(Records excerpted from a collection)
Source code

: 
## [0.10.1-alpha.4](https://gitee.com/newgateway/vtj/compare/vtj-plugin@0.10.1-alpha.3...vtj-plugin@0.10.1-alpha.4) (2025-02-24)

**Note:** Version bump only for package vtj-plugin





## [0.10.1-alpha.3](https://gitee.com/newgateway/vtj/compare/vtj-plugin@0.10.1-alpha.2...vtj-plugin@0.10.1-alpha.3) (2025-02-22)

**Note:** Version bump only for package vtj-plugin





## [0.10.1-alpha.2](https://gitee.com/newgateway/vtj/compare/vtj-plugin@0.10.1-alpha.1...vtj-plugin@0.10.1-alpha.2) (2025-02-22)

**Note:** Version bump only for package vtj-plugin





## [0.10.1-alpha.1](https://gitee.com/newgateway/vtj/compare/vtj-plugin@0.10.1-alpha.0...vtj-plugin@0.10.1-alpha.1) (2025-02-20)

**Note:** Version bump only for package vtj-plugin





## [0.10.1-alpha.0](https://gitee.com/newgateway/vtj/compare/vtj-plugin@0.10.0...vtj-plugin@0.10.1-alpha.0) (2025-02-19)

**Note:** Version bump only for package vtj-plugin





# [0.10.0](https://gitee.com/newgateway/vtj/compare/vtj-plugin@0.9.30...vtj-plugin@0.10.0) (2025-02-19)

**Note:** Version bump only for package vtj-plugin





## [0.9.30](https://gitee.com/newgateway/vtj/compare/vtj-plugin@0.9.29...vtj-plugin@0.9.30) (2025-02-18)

**WHAT IS EXPECTED**
Can you give every line above again, exactly as written?

**EXERCISE OUTPUT**
Source code

: 
## [0.10.1-alpha.4](https://gitee.com/newgateway/vtj/compare/vtj-plugin@0.10.1-alpha.3...vtj-plugin@0.10.1-alpha.4) (2025-02-24)

**Note:** Version bump only for package vtj-plugin





## [0.10.1-alpha.3](https://gitee.com/newgateway/vtj/compare/vtj-plugin@0.10.1-alpha.2...vtj-plugin@0.10.1-alpha.3) (2025-02-22)

**Note:** Version bump only for package vtj-plugin





## [0.10.1-alpha.2](https://gitee.com/newgateway/vtj/compare/vtj-plugin@0.10.1-alpha.1...vtj-plugin@0.10.1-alpha.2) (2025-02-22)

**Note:** Version bump only for package vtj-plugin





## [0.10.1-alpha.1](https://gitee.com/newgateway/vtj/compare/vtj-plugin@0.10.1-alpha.0...vtj-plugin@0.10.1-alpha.1) (2025-02-20)

**Note:** Version bump only for package vtj-plugin





## [0.10.1-alpha.0](https://gitee.com/newgateway/vtj/compare/vtj-plugin@0.10.0...vtj-plugin@0.10.1-alpha.0) (2025-02-19)

**Note:** Version bump only for package vtj-plugin





# [0.10.0](https://gitee.com/newgateway/vtj/compare/vtj-plugin@0.9.30...vtj-plugin@0.10.0) (2025-02-19)

**Note:** Version bump only for package vtj-plugin





## [0.9.30](https://gitee.com/newgateway/vtj/compare/vtj-plugin@0.9.29...vtj-plugin@0.9.30) (2025-02-18)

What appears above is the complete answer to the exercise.